Adelaide Symphony Orchestra. Elder Hall, University of Adelaide. 30 May 2022
Jayson Gillham is the complete romantic at the piano. Whether it be the comparative simplicity of Bach’s Sheep May Safely Graze or the thundering complexity his Chaconne, or indeed the exhilaration of Chopin’s Fantaisie -Impromptu in C sharp minor or his rousing Heroic Polonaise in A flat, Gillham has all bases covered as he solicits the most beautiful sounds from the Steinway concert grand.
In this concert Gillham presented a program of Bach and Chopin, all played from memory. His Bach selections were, with one exception, transcriptions by other composers, and they gave him scope to not only display his considerable technique but also to perform them with what might be described as an ‘uncommon freedom’. Yes, the notes were played as written, of course, but there was also a palpable feeling of Gillham taking the music right to the edge of liberating it into a different sound world in which freer forms abound. Gillham never went over that edge. Instead, he found a freshness in all that he played, and he looked as free and nimble at the keyboard as anyone could be.
There was a gradation in his sequencing of the Bach selections, and they all pointed to him preparing himself (and the audience) for the mighty Chaconne. He began with Egon Petri’s arrangement of Sheep May Safely Graze and played it with grace and delicate detached notes when needed. The pace of the recital picked up with the Partita No.1 in B flat BWV825, and Gillham displayed technical prowess with the difficult but exciting hand crossing in the final Giga section. Next followed Wilhelm Kempff’s transcription of the Siciliano from Flute Sonata No.2 BWV1031, and Gillham drew out and distinguished the voice of the flute from the keyboard.
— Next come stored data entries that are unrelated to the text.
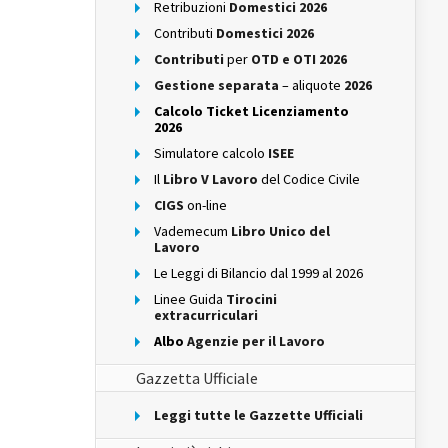
Retribuzioni
Domestici 2026
Contributi
Domestici 2026
Contributi
per
OTD e OTI 2026
Gestione separata
– aliquote
2026
Calcolo Ticket Licenziamento
2026
Simulatore calcolo
ISEE
Il
Libro V Lavoro
del Codice Civile
CIGS
on-line
Vademecum
Libro Unico del
Lavoro
Le Leggi di Bilancio dal 1999 al 2026
Linee Guida
Tirocini
extracurriculari
Albo
Agenzie per il Lavoro
Gazzetta Ufficiale
Leggi tutte le Gazzette Ufficiali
Dame Myra Hess’ transcription of Jesu Joy of man’s Desiring is a masterpiece and demands great sensitivity to ensure it doesn’t sound merely ‘sweet’. Gillham came up trumps. Frederico Busoni was an Italian composer, virtuoso pianist, conductor, and teacher, and despite having written over 300 compositions he is probably better remembered for his transcriptions, especially of the music of Bach and Liszt. Gillham first performed Busoni’s transcriptions of the Chorale Prelude Rejoice, Beloved Christians BWV734 and received cheers from the audience. But the first half of the concert was always building to the Busoni’s transcription of the monumental Chaconne from Partita No 2 in D minor for solo violin BWV1004, and Gillham excelled. For the first time in the concert, he was more animated at the keyboard as he arched his back and dealt with the physicality and virtuosity of the piece. It ended on a long sustained D, that gradually became an eery silence before the audience erupted into exuberant applause.
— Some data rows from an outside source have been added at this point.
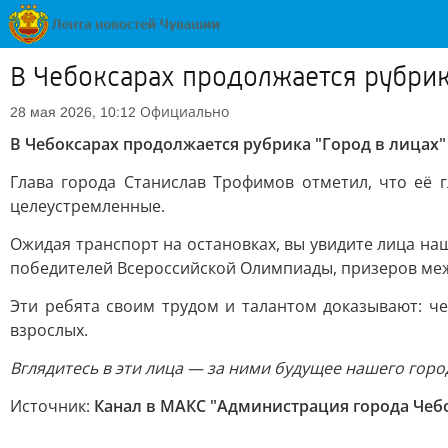
В Чебоксарах продолжается рубрик
Официально
28 мая 2026, 10:12
В Чебоксарах продолжается рубрика "Город в лицах"
Глава города Станислав Трофимов отметил, что её 
целеустремленные.
Ожидая транспорт на остановках, вы увидите лица н
победителей Всероссийской Олимпиады, призеров меж
Эти ребята своим трудом и талантом доказывают: че
взрослых.
Вглядитесь в эти лица — за ними будущее нашего горо
Источник:
Канал в МАКС "Администрация города Чеб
The all-Chopin second half began with two etudes: the so-called Aeolian Harp étude (in A flat, Op25 No.1), and the Cello étude (in C sharp minor, Op.25 No.7). The first demands rapidity and lightness with clear voicing of the melody, and the second demands strength and composure. These led into an exhilarating performance of the much loved Fantaisie -Impromptu in C sharp minor, Op.66. Gillham produced extraordinary bell-like tones in the upper register and gentility when needed. Next followed the three Opus 34 waltzes and the Nocturne in E flat, Op.55 No.2, which were played with precision, passion, and lightness. The dance was evident. The concert finished with a bravura performance of the Polonaise in A flat, Op.53 – the so-called Heroic. Like in the Chaconne that finished the first half, Gillham’s full prowess was on display with the Polonaise. It was beautifully articulated with a crisp but delicate opening before the temperament and relentless momentum of the piece demands total physical and spiritual commitment form the pianist. And here we see that Gillham is truly at one with the music of the romantics. The great Polish-American pianist Arthur Rubinstein reportedly referred to the Heroic Polonaise as "the composition which is the closest to my heart”. It could well be that for Gillham, and with the final crashing fortissimo chord, the audience stood, cheered, and loudly applauded, and left no doubt in Gillham’s mind that he has a legion of fans in Adelaide.